Briefly, the team analyzed immune responses and protection against live SARS-CoV-2 challenge after intranasal administration of DelNS1-RBD4N-DAF vaccine in mice.

Hamsters are a better animal model for simulating the clinical and pathological manifestations of COVID-19 in humans because they are susceptible to SARS-CoV-2 infection.

Therefore, the team compared antibody induction in hamsters after prime-boost immunization with intramuscular BNT162b2 mRNA or intranasal DelNS1-RBD4N-DAF vaccines with findings obtained in mouse models.

result

In animal models, the LAIV vector system expressing the SARS-CoV-2 RBD from the NS1 deletion site (DelNS1-RBD) effectively boosted systemic and mucosal immune responses.

Fusing the SARS-CoV-2 RBD to a short peptide spanning the transmembrane and cytoplasmic domains of DAF ensured that it was processed and presented to the cell surface of DelNS1-RBD-DAF LAIV-infected cells. rice field.

Its inclusion for cell surface display and selective glycosylation of non-ACE2-competing epitopes in the new DelNS1-RBD4N-DAF LAIV vector further enhanced its immunogenicity.

Western blotting confirmed the increase in molecular weight of RBD in which the researchers substituted residues to promote N-glycosylation. Interestingly, N-glycosylation also increased her RBD expression in mammalian cell lines such as MDCK cells.

Therefore, DAF optimized cell surface RBD expression, protected epitopes outside the RBM by introducing four N-glycosylation sites, and facilitated the generation of nAbs specific for ACE2-competing epitopes.

SARS-CoV-2 Beta and Delta RBDs, termed Beta4N and Delta4N, induced higher nAb levels than RBDs without the 4N modification.

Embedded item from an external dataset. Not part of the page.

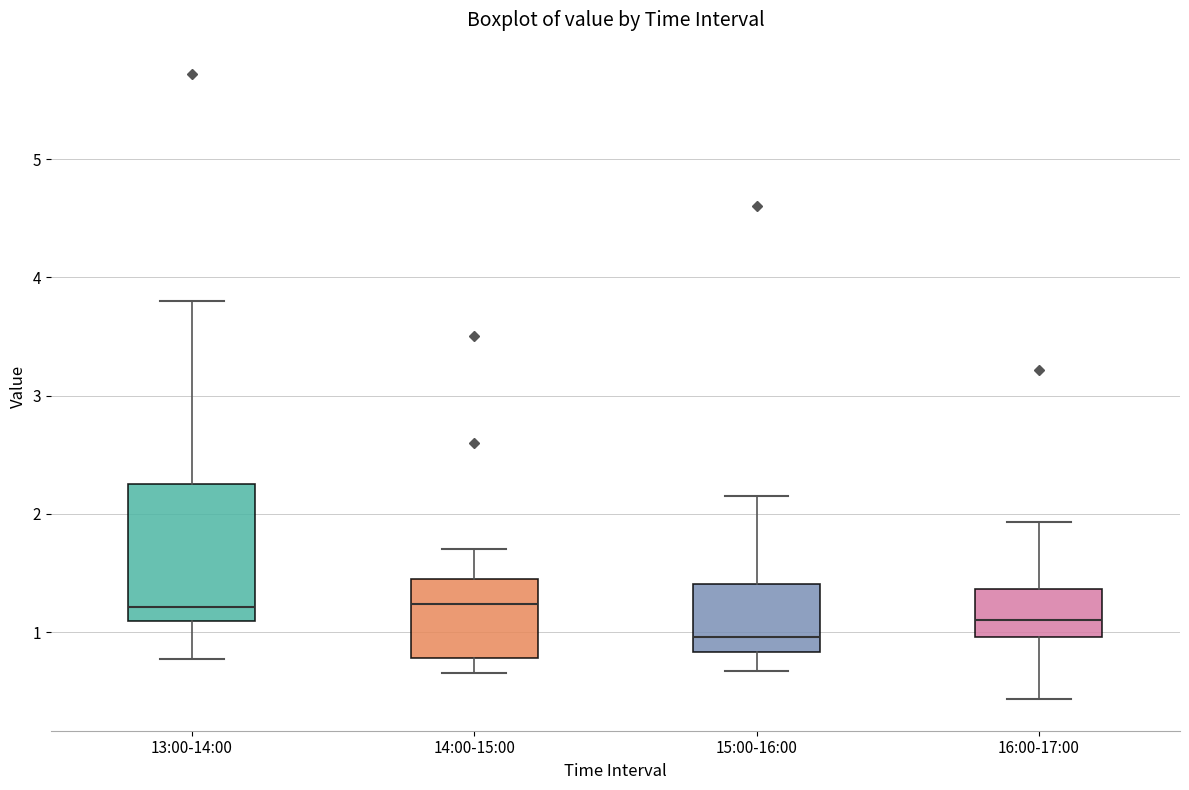

Reading left to right, transcribe this box plot: for each box, give where its median line is, the range the box spans, and where its two whiskers end, as read against the y-axis. The values are not printed on the chart, so give them approximately, as read against the axis.

13:00-14:00: median 1.2, box 1.1 to 2.3, whiskers 0.8 to 3.8
14:00-15:00: median 1.2, box 0.8 to 1.5, whiskers 0.7 to 1.7
15:00-16:00: median 1.0, box 0.8 to 1.4, whiskers 0.7 to 2.2
16:00-17:00: median 1.1, box 1.0 to 1.4, whiskers 0.4 to 1.9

Neutralization assays showed enhanced nAb responses to pseudoviruses expressing beta, delta, and omicron BA.1 S proteins.

As expected, intranasal delivery of the DelNS1-RBD4N-DAF vaccine elicited greater T-cell responses in the lung than in the spleen of vaccinated mice, enhancing the specificity of intranasal vaccination against URT.

During live SARS-CoV-2 challenge, immunization with Delta or Omicron RBD-based DelNS1-RBD4N-DAF LAIV prevented weight loss in mice and protected lung tissue. Virus was undetectable from day 2 to day 4 after inoculation of mice. Omicron BA.1 subvariant adaptation (MA) strain.

In hamsters, all vaccination schemes elicited similar levels of anti-RBD antibodies, particularly those of ancestral SARS-CoV-2 strains belonging to lineage A. Neutralizing antibody (nAbs) against Omicron BA.1 & BA.2 subvariants.

Notably, the DelNS1-RBD4N-DAF LAIV vaccine prevented replication of SARS-CoV-2 variants including delta and omicron BA.2, but not BNT162b2, in respiratory tissues, making them nearly sterile against SARS-CoV-2 infection. provided effective immunity. with a hamster.

Conclusion

The newly developed DelNS1-RBD4N-DAF LAIV vaccine candidate significantly induced immunity in the URT to prevent disease and viral replication, properties thought to be required for the next generation of COVID-19 vaccines.

In the future, it may serve as a bifunctional vaccine to combat annual influenza and SARS-CoV-2 epidemics. to warrant further evaluation in clinical trials.